Gamorin D. - O kobietach

Czasami wydaje się nam, że potrafimy latać i niebo jest na wyciągnięcie ręki. Czasami wydaje się nam, że każde drzwi stoją otworem. Czasami jest tak, że księżyc wychodzi zza chmur i ma kolor starego złota, a noc staje się fragmentem bajki napisanej specjalnie dla nas. Noc na tropikalnej wyspie, a może na stałym lądzie? Któż może to wiedzieć?

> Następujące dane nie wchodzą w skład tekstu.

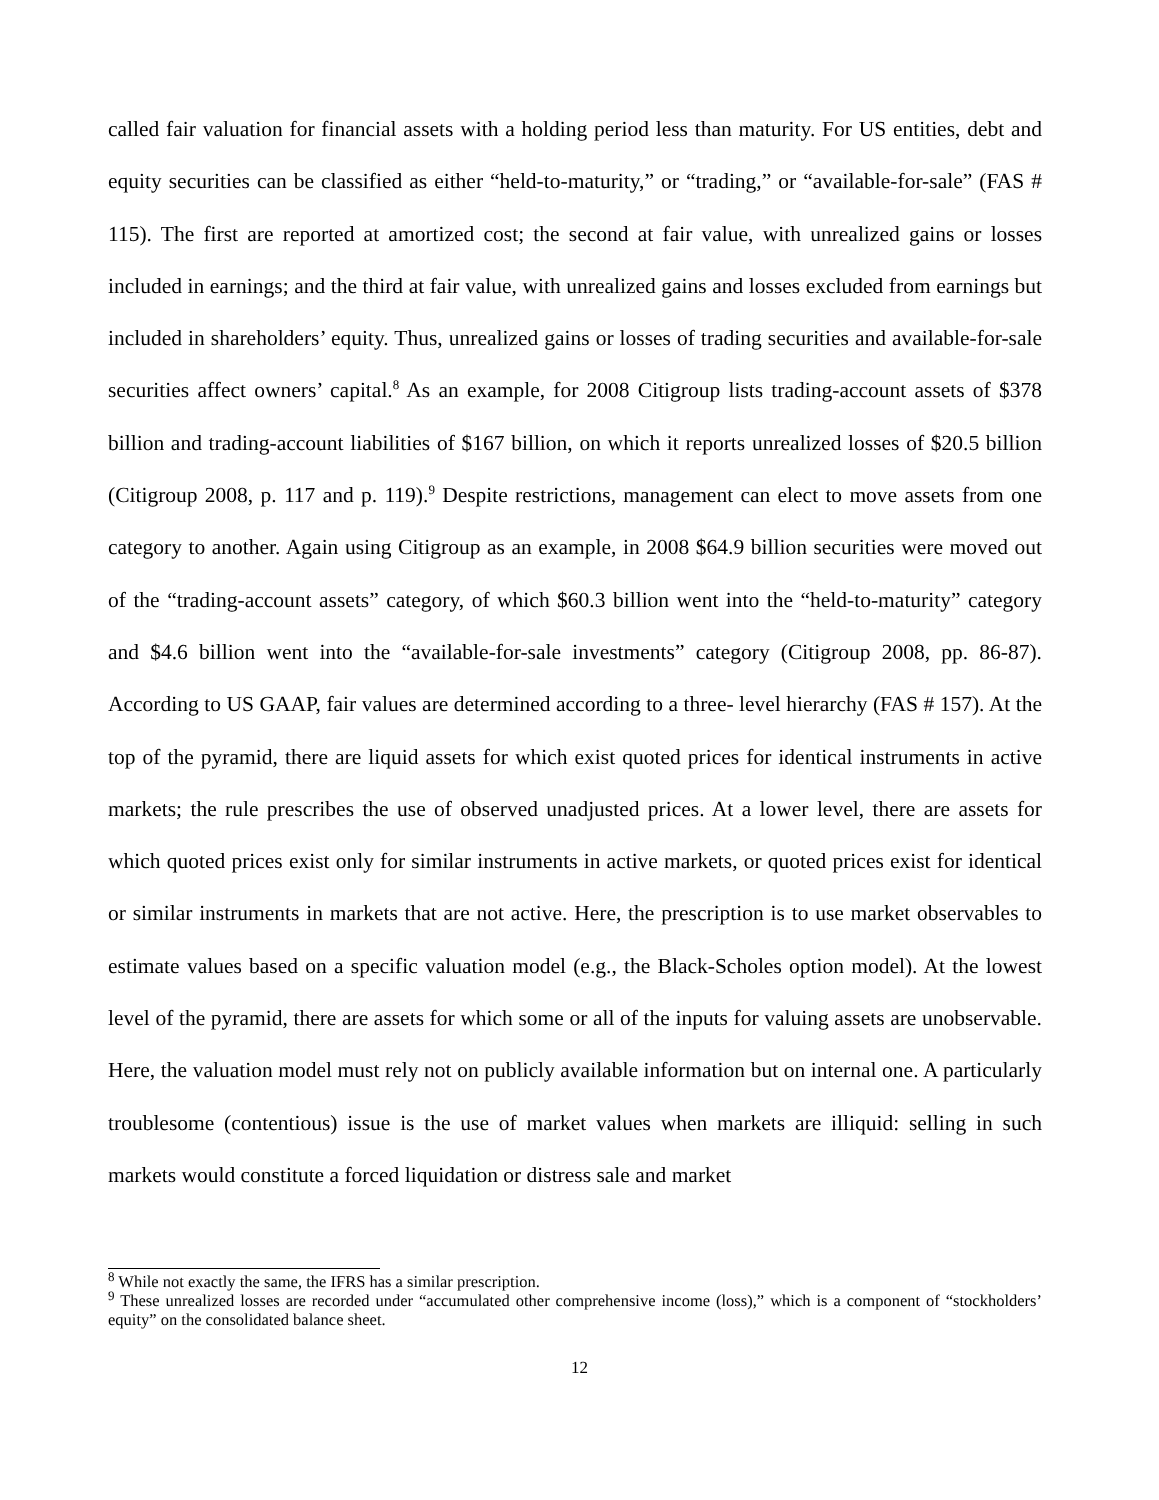called fair valuation for financial assets with a holding period less than maturity. For US entities, debt and equity securities can be classified as either “held-to-maturity,” or “trading,” or “available-for-sale” (FAS # 115). The first are reported at amortized cost; the second at fair value, with unrealized gains or losses included in earnings; and the third at fair value, with unrealized gains and losses excluded from earnings but included in shareholders’ equity. Thus, unrealized gains or losses of trading securities and available-for-sale securities affect owners’ capital.<sup>8</sup> As an example, for 2008 Citigroup lists trading-account assets of $378 billion and trading-account liabilities of $167 billion, on which it reports unrealized losses of $20.5 billion (Citigroup 2008, p. 117 and p. 119).<sup>9</sup> Despite restrictions, management can elect to move assets from one category to another. Again using Citigroup as an example, in 2008 $64.9 billion securities were moved out of the “trading-account assets” category, of which $60.3 billion went into the “held-to-maturity” category and $4.6 billion went into the “available-for-sale investments” category (Citigroup 2008, pp. 86-87). According to US GAAP, fair values are determined according to a three- level hierarchy (FAS # 157). At the top of the pyramid, there are liquid assets for which exist quoted prices for identical instruments in active markets; the rule prescribes the use of observed unadjusted prices. At a lower level, there are assets for which quoted prices exist only for similar instruments in active markets, or quoted prices exist for identical or similar instruments in markets that are not active. Here, the prescription is to use market observables to estimate values based on a specific valuation model (e.g., the Black-Scholes option model). At the lowest level of the pyramid, there are assets for which some or all of the inputs for valuing assets are unobservable. Here, the valuation model must rely not on publicly available information but on internal one. A particularly troublesome (contentious) issue is the use of market values when markets are illiquid: selling in such markets would constitute a forced liquidation or distress sale and market
<sup>8</sup> While not exactly the same, the IFRS has a similar prescription.
<sup>9</sup> These unrealized losses are recorded under “accumulated other comprehensive income (loss),” which is a component of “stockholders’ equity” on the consolidated balance sheet.
12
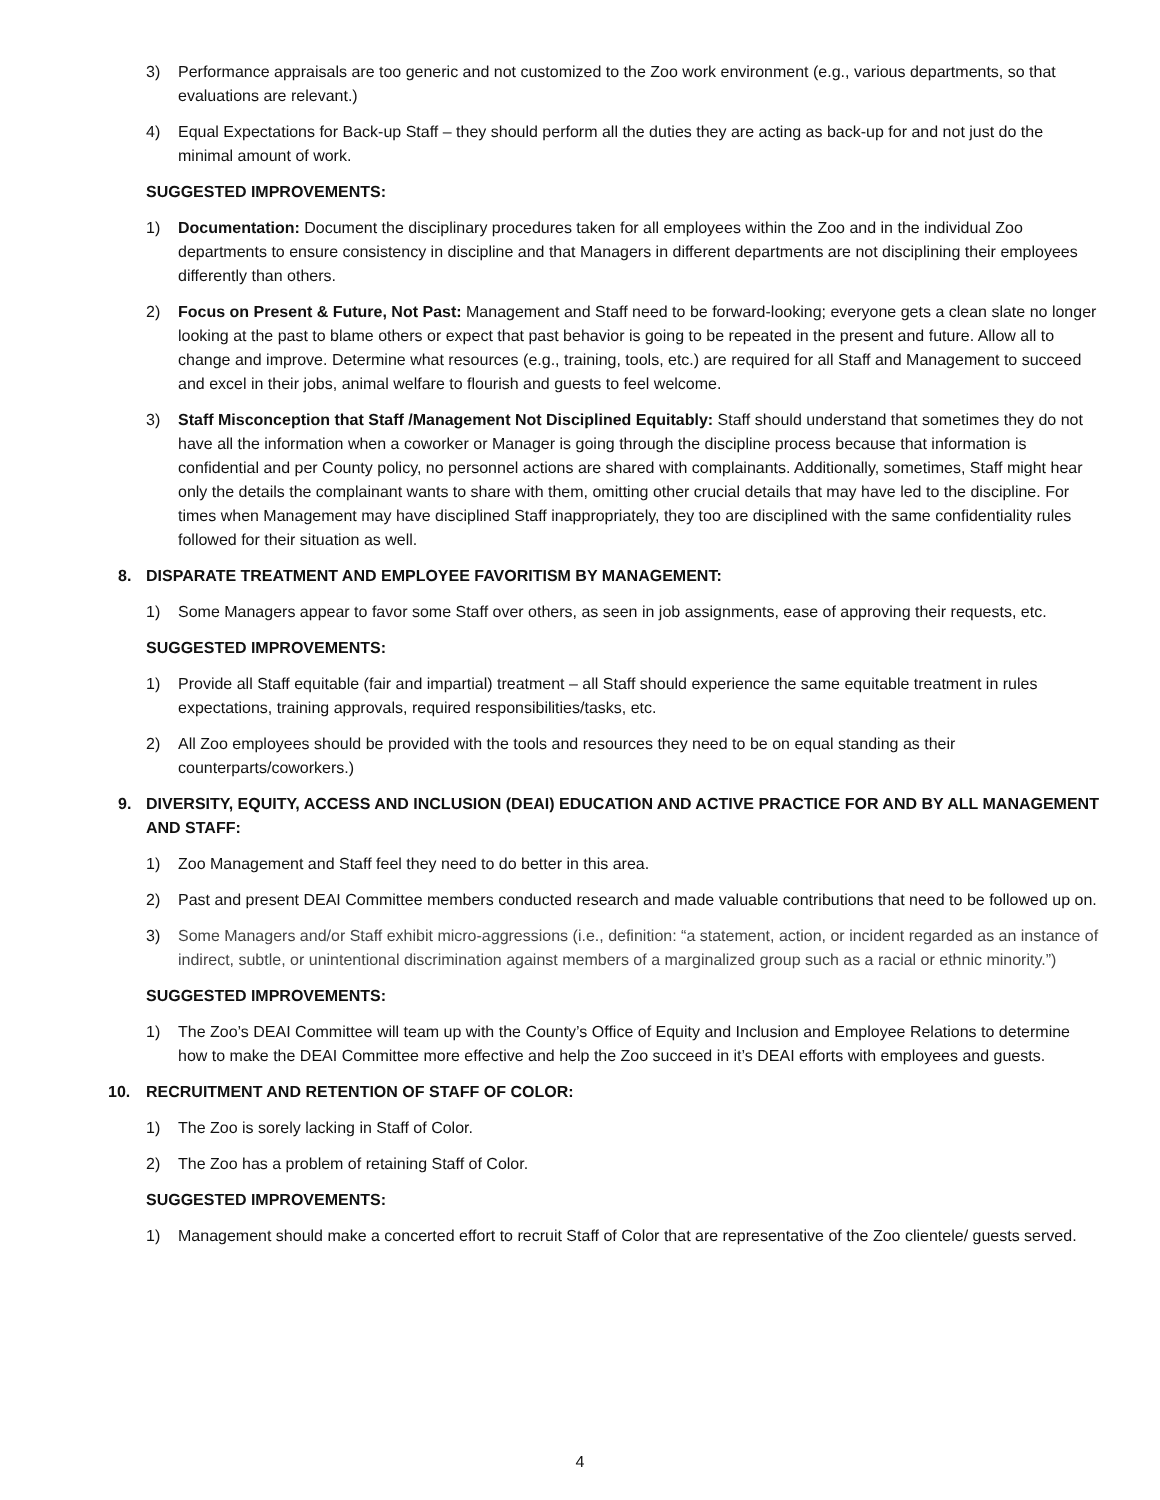3) Performance appraisals are too generic and not customized to the Zoo work environment (e.g., various departments, so that evaluations are relevant.)
4) Equal Expectations for Back-up Staff – they should perform all the duties they are acting as back-up for and not just do the minimal amount of work.
SUGGESTED IMPROVEMENTS:
1) Documentation: Document the disciplinary procedures taken for all employees within the Zoo and in the individual Zoo departments to ensure consistency in discipline and that Managers in different departments are not disciplining their employees differently than others.
2) Focus on Present & Future, Not Past: Management and Staff need to be forward-looking; everyone gets a clean slate no longer looking at the past to blame others or expect that past behavior is going to be repeated in the present and future. Allow all to change and improve. Determine what resources (e.g., training, tools, etc.) are required for all Staff and Management to succeed and excel in their jobs, animal welfare to flourish and guests to feel welcome.
3) Staff Misconception that Staff /Management Not Disciplined Equitably: Staff should understand that sometimes they do not have all the information when a coworker or Manager is going through the discipline process because that information is confidential and per County policy, no personnel actions are shared with complainants. Additionally, sometimes, Staff might hear only the details the complainant wants to share with them, omitting other crucial details that may have led to the discipline. For times when Management may have disciplined Staff inappropriately, they too are disciplined with the same confidentiality rules followed for their situation as well.
8. DISPARATE TREATMENT AND EMPLOYEE FAVORITISM BY MANAGEMENT:
1) Some Managers appear to favor some Staff over others, as seen in job assignments, ease of approving their requests, etc.
SUGGESTED IMPROVEMENTS:
1) Provide all Staff equitable (fair and impartial) treatment – all Staff should experience the same equitable treatment in rules expectations, training approvals, required responsibilities/tasks, etc.
2) All Zoo employees should be provided with the tools and resources they need to be on equal standing as their counterparts/coworkers.)
9. DIVERSITY, EQUITY, ACCESS AND INCLUSION (DEAI) EDUCATION AND ACTIVE PRACTICE FOR AND BY ALL MANAGEMENT AND STAFF:
1) Zoo Management and Staff feel they need to do better in this area.
2) Past and present DEAI Committee members conducted research and made valuable contributions that need to be followed up on.
3) Some Managers and/or Staff exhibit micro-aggressions (i.e., definition: “a statement, action, or incident regarded as an instance of indirect, subtle, or unintentional discrimination against members of a marginalized group such as a racial or ethnic minority.”)
SUGGESTED IMPROVEMENTS:
1) The Zoo’s DEAI Committee will team up with the County’s Office of Equity and Inclusion and Employee Relations to determine how to make the DEAI Committee more effective and help the Zoo succeed in it’s DEAI efforts with employees and guests.
10. RECRUITMENT AND RETENTION OF STAFF OF COLOR:
1) The Zoo is sorely lacking in Staff of Color.
2) The Zoo has a problem of retaining Staff of Color.
SUGGESTED IMPROVEMENTS:
1) Management should make a concerted effort to recruit Staff of Color that are representative of the Zoo clientele/ guests served.
4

Na pewno nie wiedzą tego rozbitkowie, którym dopiero co podarowano nowe życie, którzy znów dostrzegają piękno świata i znowu próbują nazywać rzeczy starymi imionami, przypisać gwiazdom moc kierowania przeznaczeniem.

 

Księżyc wyszedł zza chmur i dżungla ożyła tysiącem głosów. Poświata żagwi rozpłynęła się w srebrnych źdźbłach światła. Spotkanie było tak nierealne. W dodatku noc, a w tle ogromny ołtarz piętrzących się głazów. To musiał być ołtarz olbrzymów. Długi na dwadzieścia sążni, szeroki na pięć.

 

- A niech mnie elfy wodą poją - Gamorin rozpostarł ramiona - Glognarze prędzej bym się tu smoka spodziewał zobaczyć, niż ciebie w tak pięknym towarzystwie.

 

Ukłonił się dwornie, bo lubił robić dobre wrażenie. Zwłaszcza na kobietach, które nie znały go jeszcze na tyle, by rozchylić uczynnie nóg. Zresztą było mu wszystko jedno: gruba baba, koza, owca, byle wypięła zadek.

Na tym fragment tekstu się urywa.